Where to find the money? My assertion will surely be denied, but I have no doubt in my own mind that this need was the underlying reason for the arms deal. Everyone knows the arms bazaar pays fat kickbacks. Fancy warships, submarines and jet fighters must have been far down the ANC's crowded priority list, but they needed money urgently.

So did poor Jacob Zuma. He was deployed early on to end the civil war raging in KwaZulu/Natal, which to the country's eternal gratitude he did. But it meant taking a ministerial job in the provincial legislature at a monthly salary of about R30 000. Not enough for a polygamous man with many wives and a vast retinue of children and other dependant relatives.

So, as Shabir Shaikh told judge Hillary Squires at his own trial, Zuma came to him in desperation saying he couldn't come out and would have to leave politics and find a job.

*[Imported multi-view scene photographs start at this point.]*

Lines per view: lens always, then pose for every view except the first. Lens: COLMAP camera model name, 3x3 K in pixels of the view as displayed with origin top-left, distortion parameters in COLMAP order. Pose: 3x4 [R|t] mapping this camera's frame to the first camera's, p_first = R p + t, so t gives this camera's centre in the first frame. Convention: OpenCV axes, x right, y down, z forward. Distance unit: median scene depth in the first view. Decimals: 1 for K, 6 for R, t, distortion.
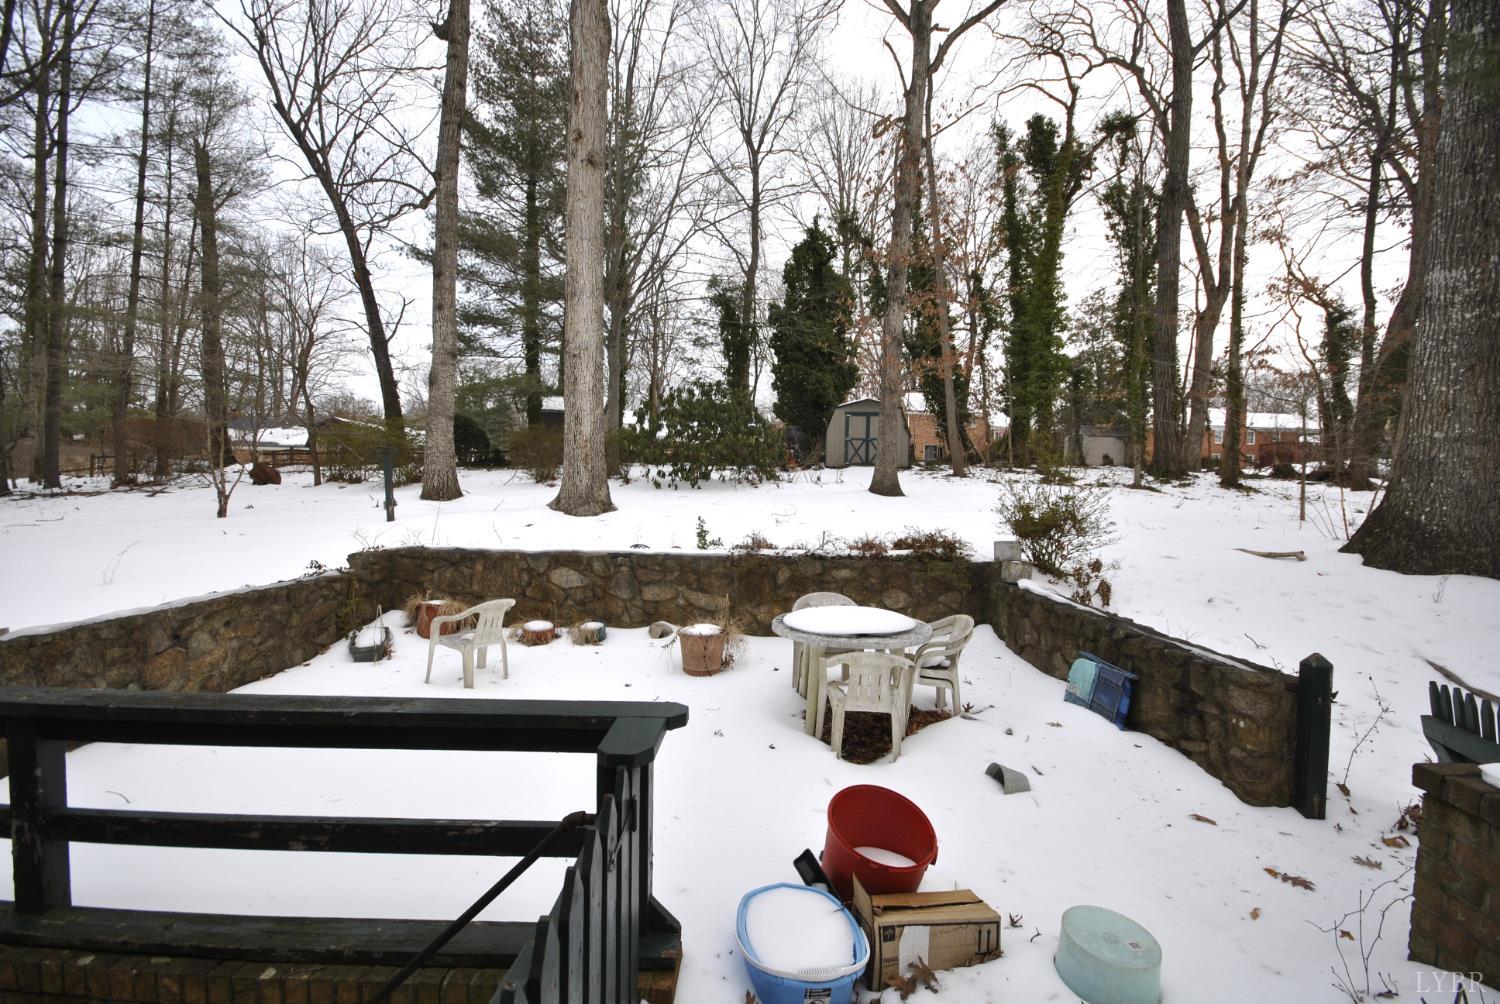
lens RADIAL K [[658.2, 0, 762.1], [0, 658.2, 502.6], [0, 0, 1]] dist [-0.002847, -0.000398]
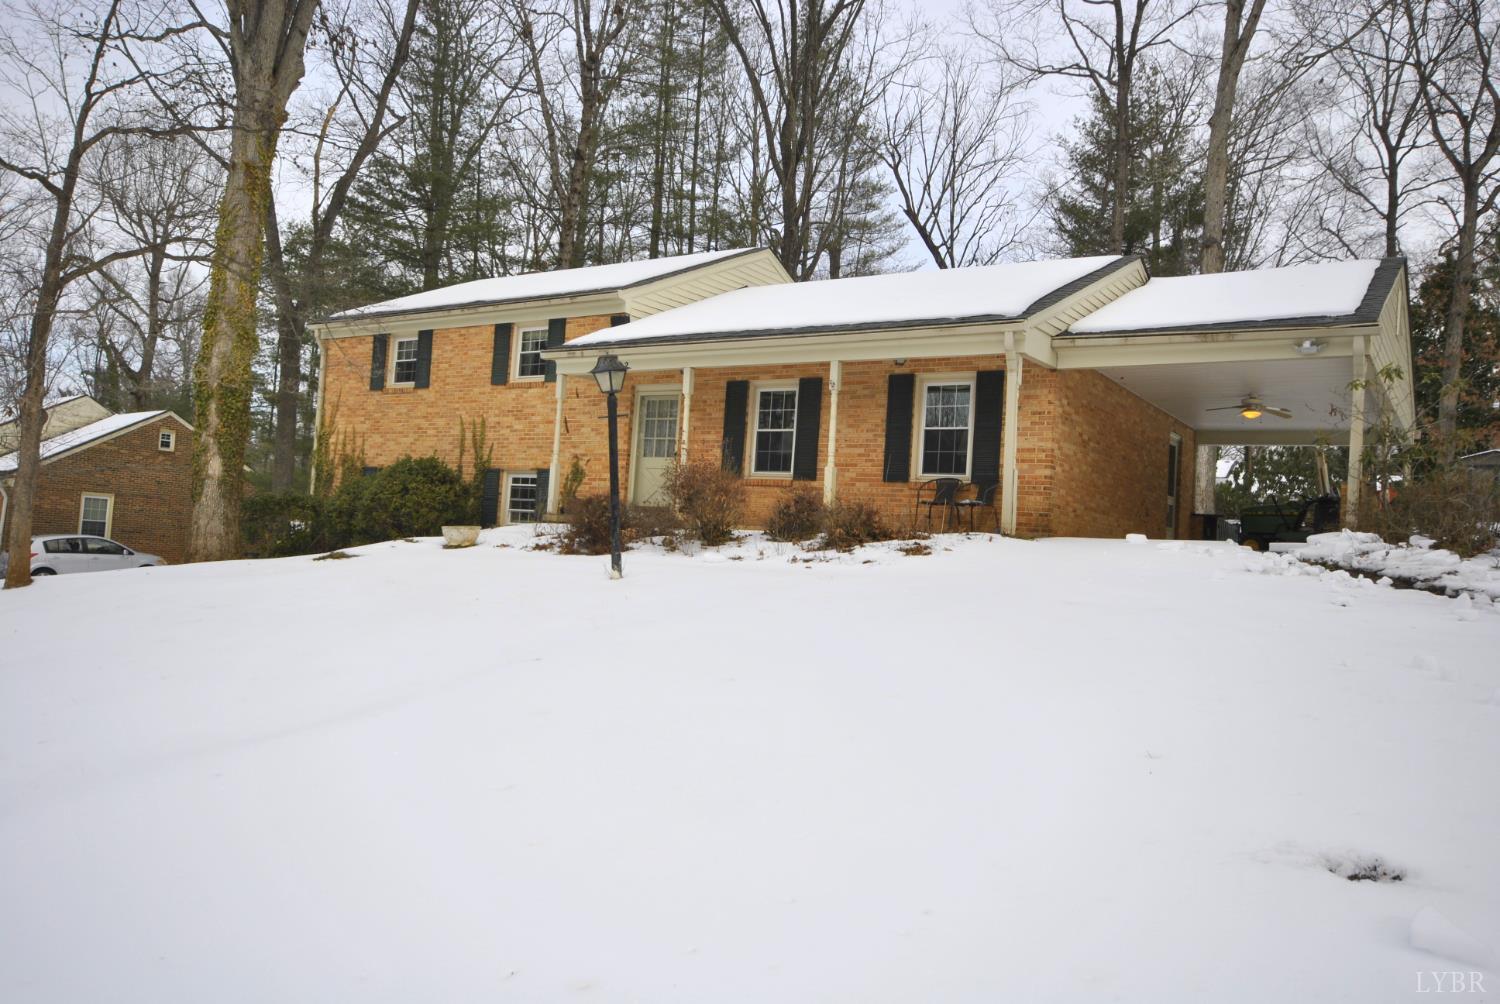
lens RADIAL K [[1119.6, 0, 750.0], [0, 1119.6, 502.0], [0, 0, 1]] dist [0.010266, 0.005187]
pose [[0.833009, 0.004527, -0.553241, 0.229437], [-0.057788, 0.995209, -0.078867, 0.145437], [0.550233, 0.097667, 0.829279, -1.293663]]
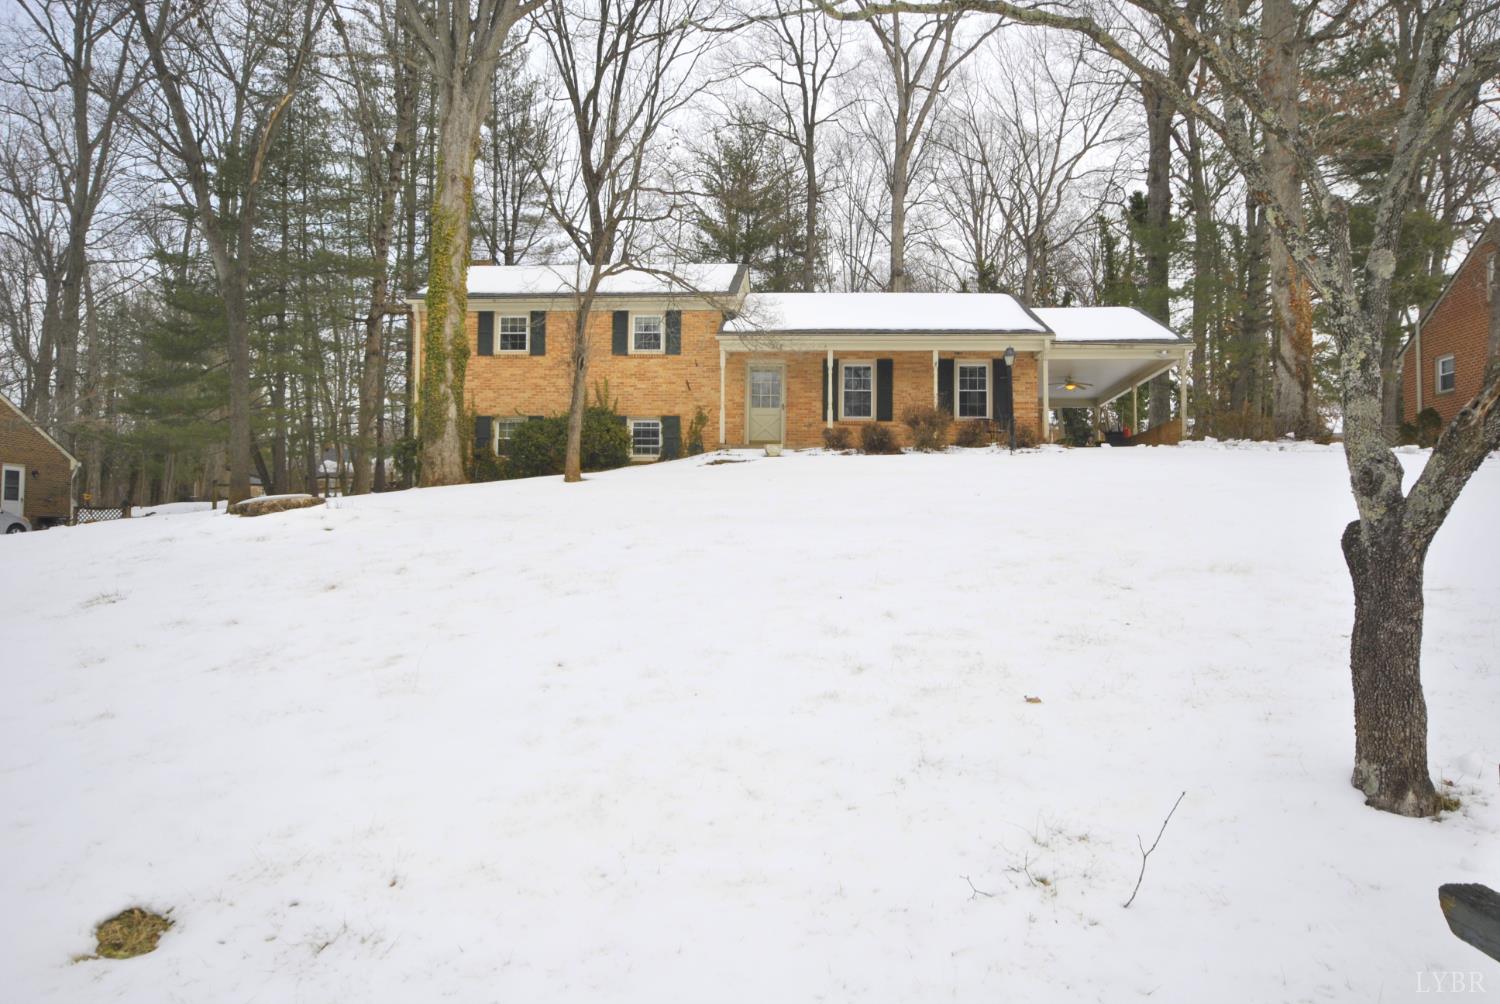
lens RADIAL K [[1062.6, 0, 750.0], [0, 1062.6, 502.0], [0, 0, 1]] dist [0.002928, 0.001053]
pose [[0.997867, -0.014097, -0.063735, -0.358957], [0.009694, 0.997578, -0.068876, 0.265171], [0.064551, 0.068111, 0.995587, -1.980416]]
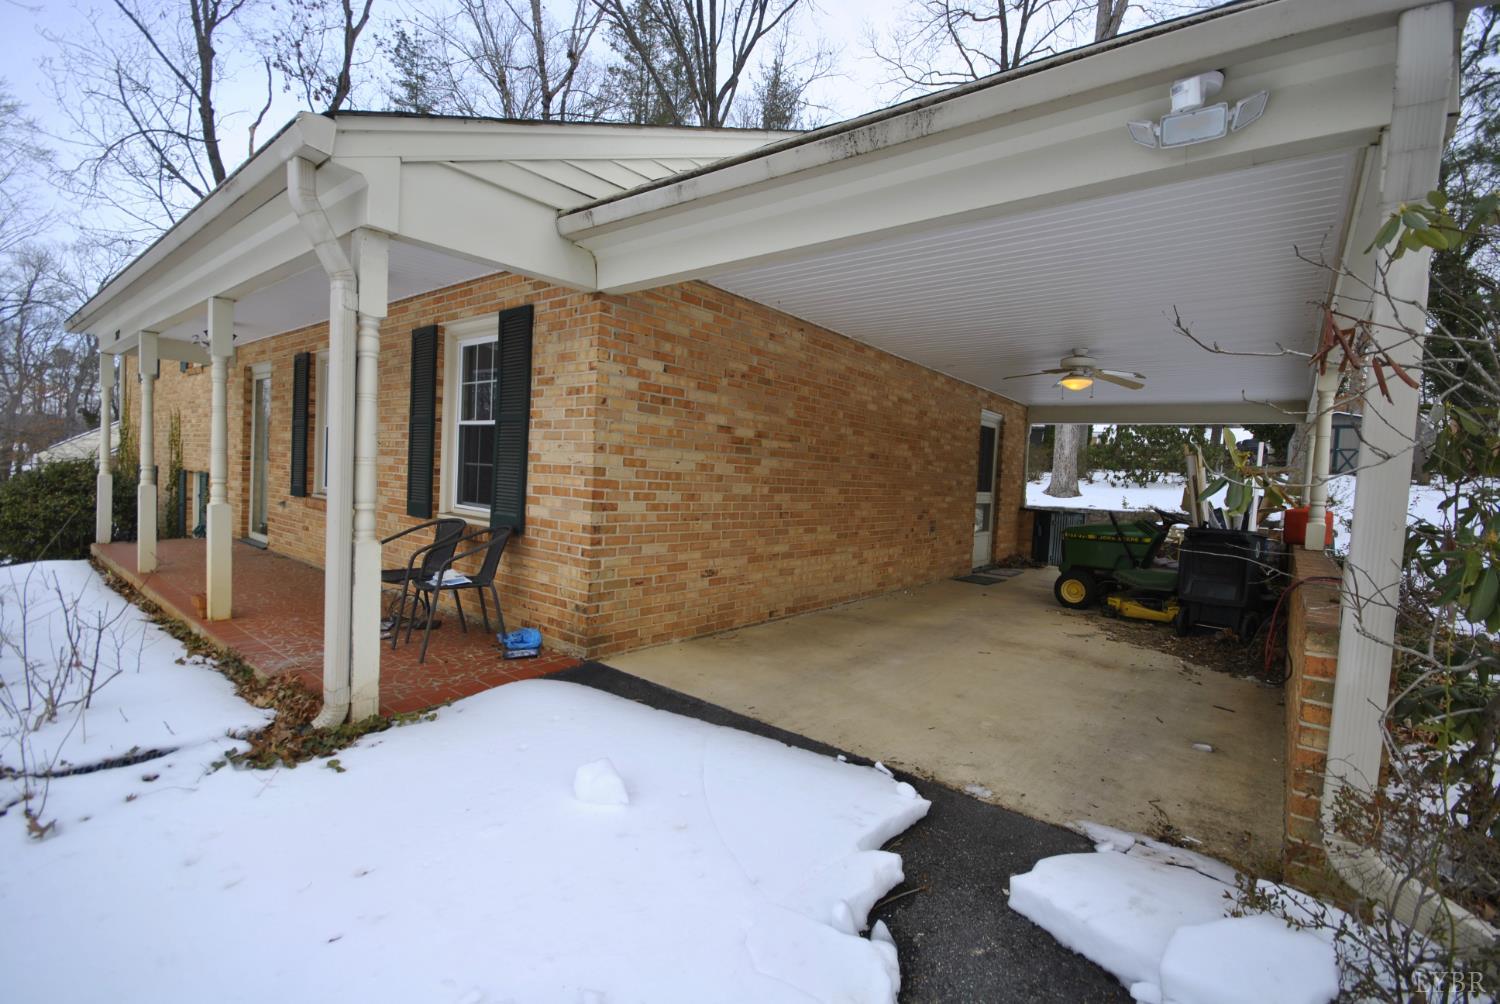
lens RADIAL K [[658.2, 0, 762.1], [0, 658.2, 502.6], [0, 0, 1]] dist [-0.002847, -0.000398]
pose [[0.780862, 0.043788, -0.623167, 0.141966], [-0.047670, 0.998808, 0.010450, 0.034244], [0.622883, 0.021547, 0.782019, -0.624002]]
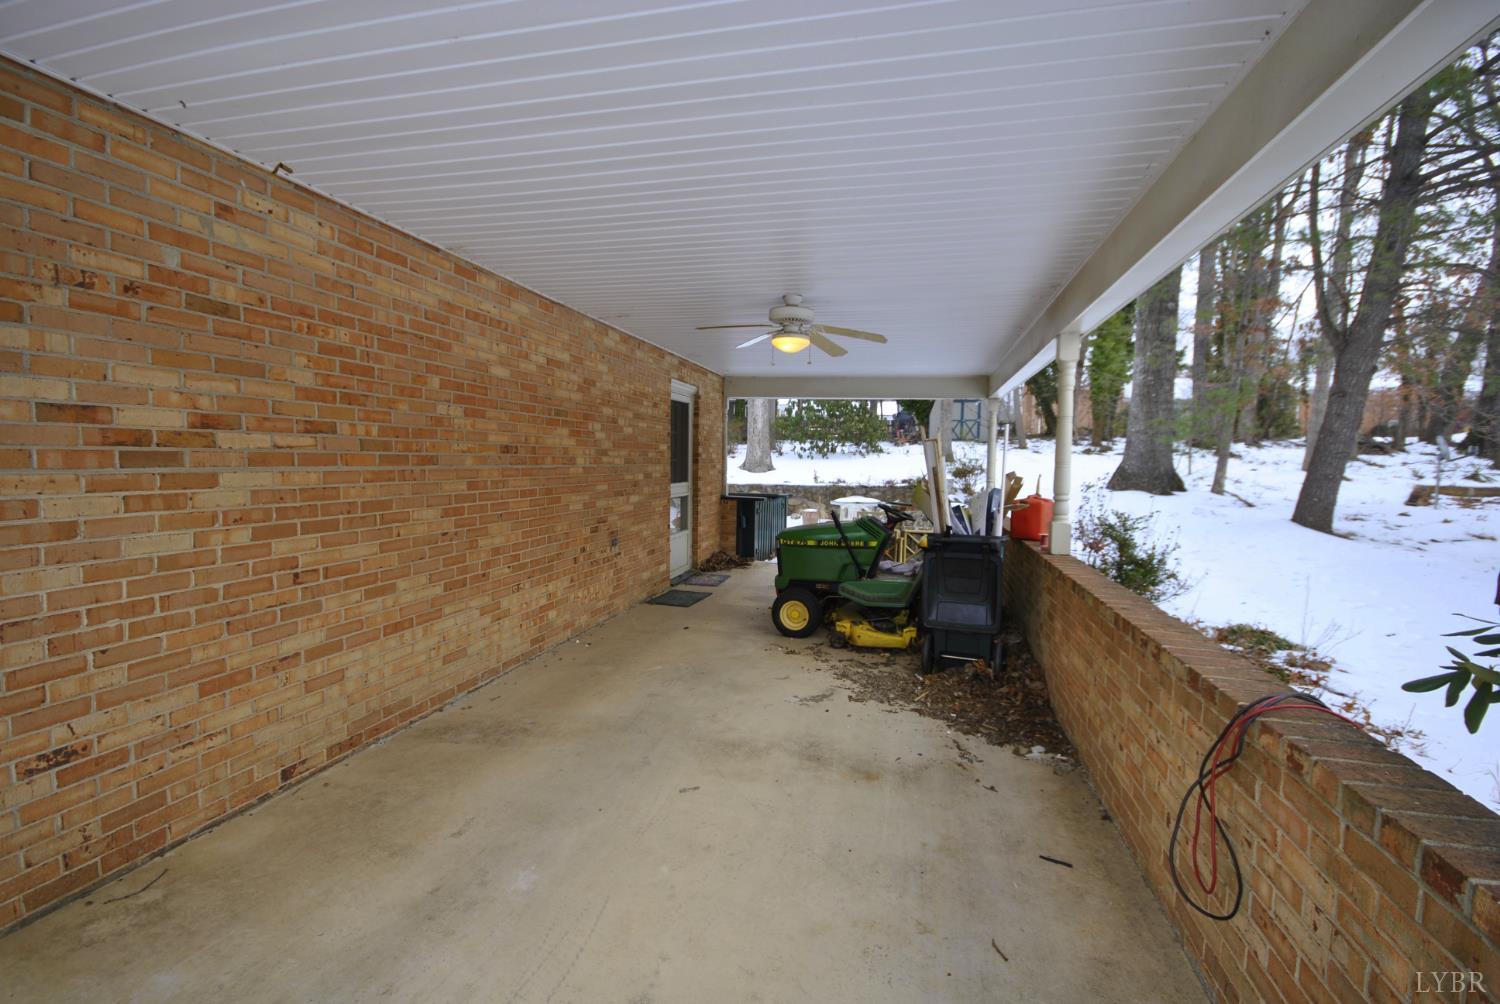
lens RADIAL K [[658.2, 0, 762.1], [0, 658.2, 502.6], [0, 0, 1]] dist [-0.002847, -0.000398]
pose [[0.973823, 0.010586, -0.227061, 0.100318], [-0.001336, 0.999164, 0.040853, 0.018051], [0.227304, -0.039480, 0.973023, -0.502736]]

To which Shaikh replied in words which effectively said: Don't do that, boss, we'll take care of you.

What does the future hold?

And so Zuma took his first step into the quicksand of corruption. And he has been sinking deeper into it ever since. Once he was elevated to the presidency, he set about ring-fencing himself into a protective circle of loyalists occupying every position and controlling every democratic institution that might threaten him with exposure and prosecution - with the notable exception of the Public Protector.

It has meant the core of the administration has been sucked into that quicksand along with Zuma. They form a coalition of the useless, a gaggle of  ANC toadies, SA Communist Party carpetbaggers and a broken Congress of South African Trade Unions, all pulling in different directions and going nowhere. Which is why the state of the nation address was such a mishmash of unrelated issues.

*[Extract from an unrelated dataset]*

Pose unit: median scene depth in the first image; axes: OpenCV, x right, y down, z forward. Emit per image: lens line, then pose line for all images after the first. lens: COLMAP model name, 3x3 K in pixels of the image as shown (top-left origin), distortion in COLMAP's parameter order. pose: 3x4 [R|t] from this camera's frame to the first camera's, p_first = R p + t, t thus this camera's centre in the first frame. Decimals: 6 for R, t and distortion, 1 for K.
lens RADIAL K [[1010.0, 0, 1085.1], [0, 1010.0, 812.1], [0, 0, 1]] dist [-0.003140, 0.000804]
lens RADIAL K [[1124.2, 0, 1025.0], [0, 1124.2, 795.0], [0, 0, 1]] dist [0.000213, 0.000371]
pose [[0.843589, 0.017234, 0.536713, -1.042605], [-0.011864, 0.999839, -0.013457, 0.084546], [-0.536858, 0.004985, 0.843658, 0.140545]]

So what does the future hold? Things can only get worse, especially on the economic front. The Treasury is already out of money and I reckon we shall hit the wall around this time next year when the rating agencies rate hit us with junk status ratings. That will be slap-bang in the face of the local government elections.

But the key factor is that there are still good, sensible people in the ANC who know what needs to be done, just as there were verligtes in the old NP. If we are to be saved from a Grecian fate, the ANC will have to come up with its own FW de Klerk who can build a new coalition to chart a positive course for recovery.